On Christmas Day of 1989, Ceausescu was executed at the end of a trial in which the accusations came almost word for word out of Red Horizons. I recently learned from Nestor Ratesh, a former director of RFE’s Romanian program, who has spent two years researching Securitate archives, that he has obtained enough evidence to prove that both Noel Bernard and Vlad Georgescu were killed by the Securitate at Ceausescu’s order. The result of his research will be the subject of a book to be published by RFE.

Strong Arms and Stability

When the Soviet Union collapsed, the Russians had a unique chance to cast off their old Byzantine form of police state, which has for centuries isolated the country and has left it ill-equipped to deal with the complexities of modern society. Unfortunately, the Russian have not been up to that task. Since the fall of Communism they have been faced with an indigenous form of capitalism run by old Communist bureaucrats, speculators, and ruthless mafiosi that has widened social inequities.

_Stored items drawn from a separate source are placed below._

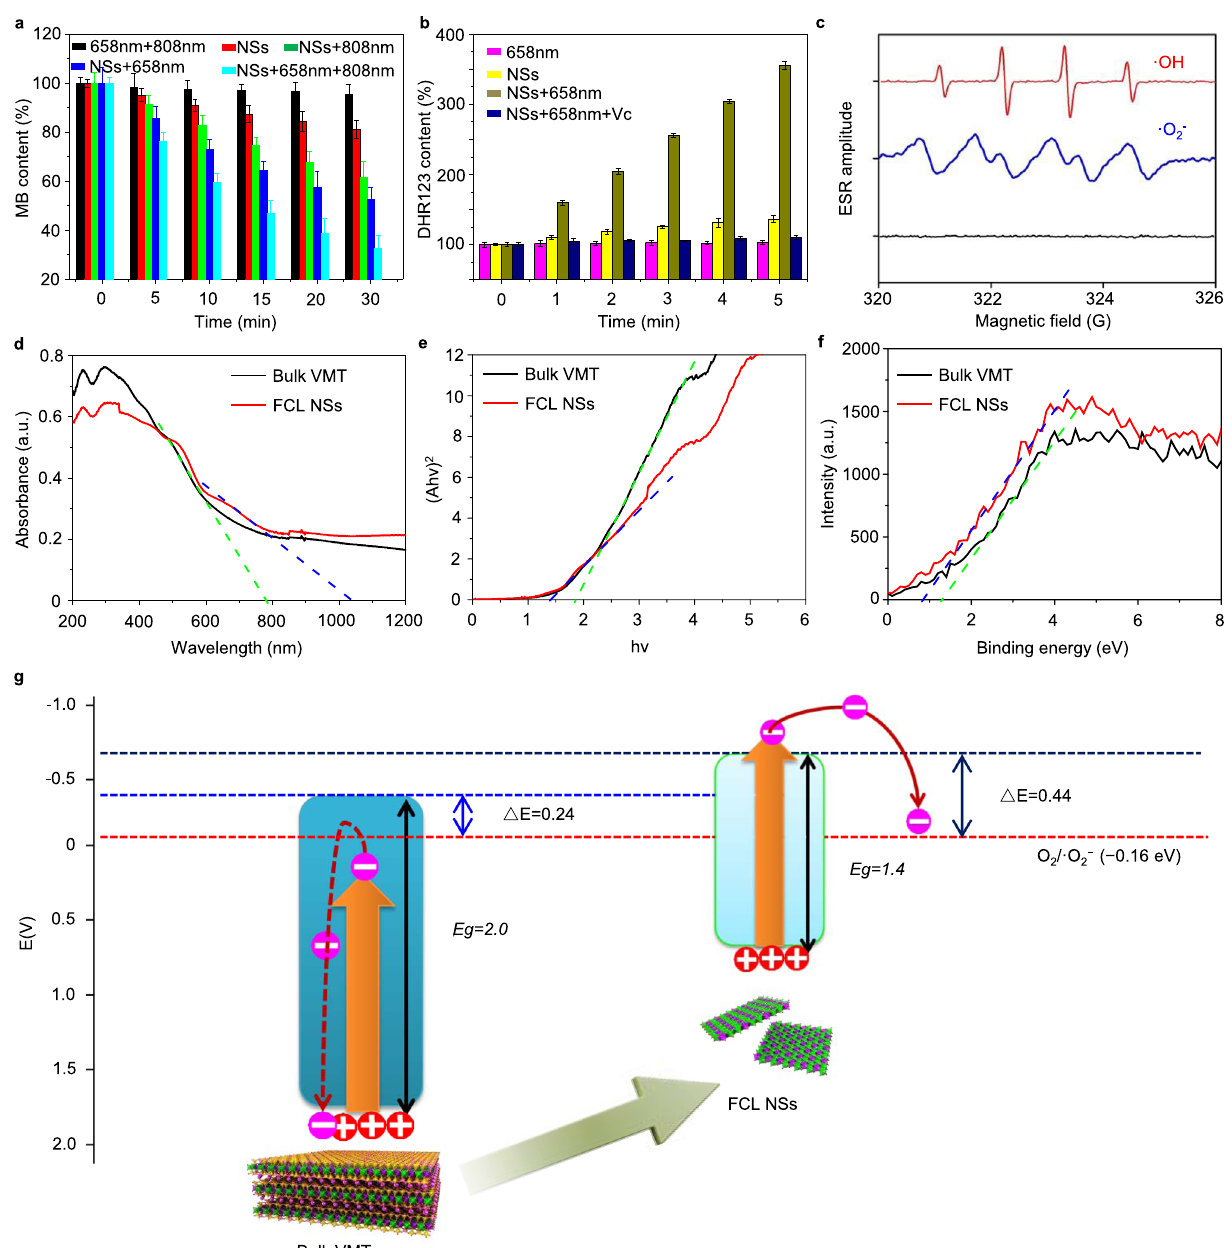
Fig. 4 ROS generation and mechanism of FCL-PEG NSs. a The CDT effect mediated by FCL-PEG NSs using MB as the probe. The data show mean ± s.d., n = 3. b The PDT effect mediated by FCL-PEG NSs using DHR123 as the probe. The data show mean ± s.d., n = 3. c The signal of ROS generated by FCL- PEG NSs in EPR spectra. d All-solid-state UV – vis-NIR absorbance spectra of bulk VMT and FCL-PEG NSs. e The bandgap of bulk VMT and FCL-PEG NSs calculated by Kubelka – Munk equation. f CB of bulk VMT and FCL-PEG NSs. g Schematic illustration of photo-excited electron-hole separation and transfer mechanism of bulk VMT and FCL NSs. CDT chemodynamic therapy, MB methylene blue, PDT photodynamic therapy, DHR123 dihydrorhodamine 123, EPR electron paramagnetic resonance, UV – vis-NIR ultraviolet-visible-near-infrared red, CB conductive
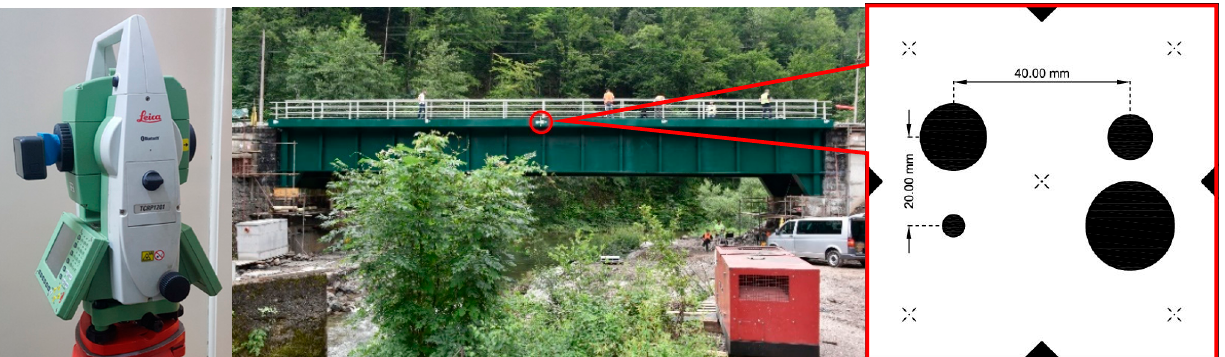
Figure 12. IATS prototype ( left ), railway bridge Kloštar over the river Dobra ( middle ), and photo mark ( right ).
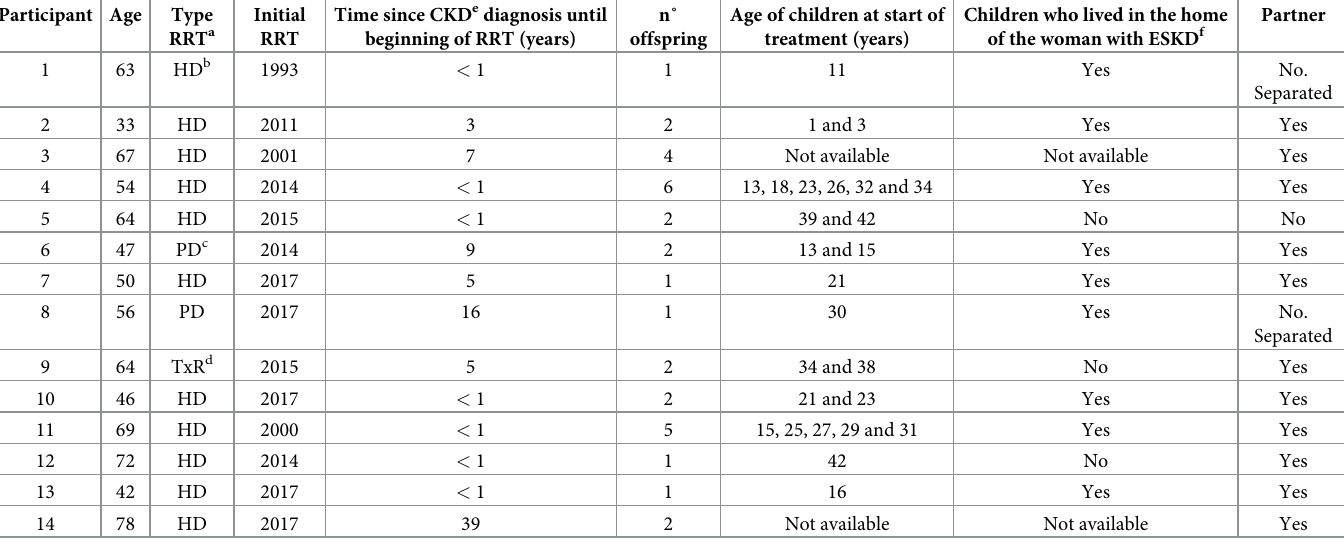
Table 2. Data on renal replacement therapy, and age of the children at the start of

Therefore, after a period of upheaval, the Russians have gradually — and perhaps thankfully — slipped back into their historical form of government, the traditional Russian samoderzhaviye, a form of autocracy traceable to the 14th century’s Ivan the Terrible, in which a feudal lord ruled the country with the help of his personal political police. Good or bad, the old political police may appear to most Russians as their only defense against the rapacity of the new capitalists at home.

It will not be easy to break a five-century-old tradition. That does not mean that Russia cannot change. But for that to happen, the U.S. must help. We should stop pretending that Russia’s government is democratic, and assess it for what it really is: a band of over 6,000 former officers of the KGB — one of the most criminal organizations in history — who grabbed the most important positions in the federal and local governments, and who are perpetuating Stalin’s, Khrushchev’s, and Brezhnev’s practice of secretly assassinating people who stand in their way. Killing always comes with a price, and the Kremlin should be forced to pay it until it will stop the killings.

Lt. General Ion Mihai Pacepa is the highest-ranking intelligence officer ever to have defected from the former Soviet bloc. His book Red Horizons has been republished in 27 countries.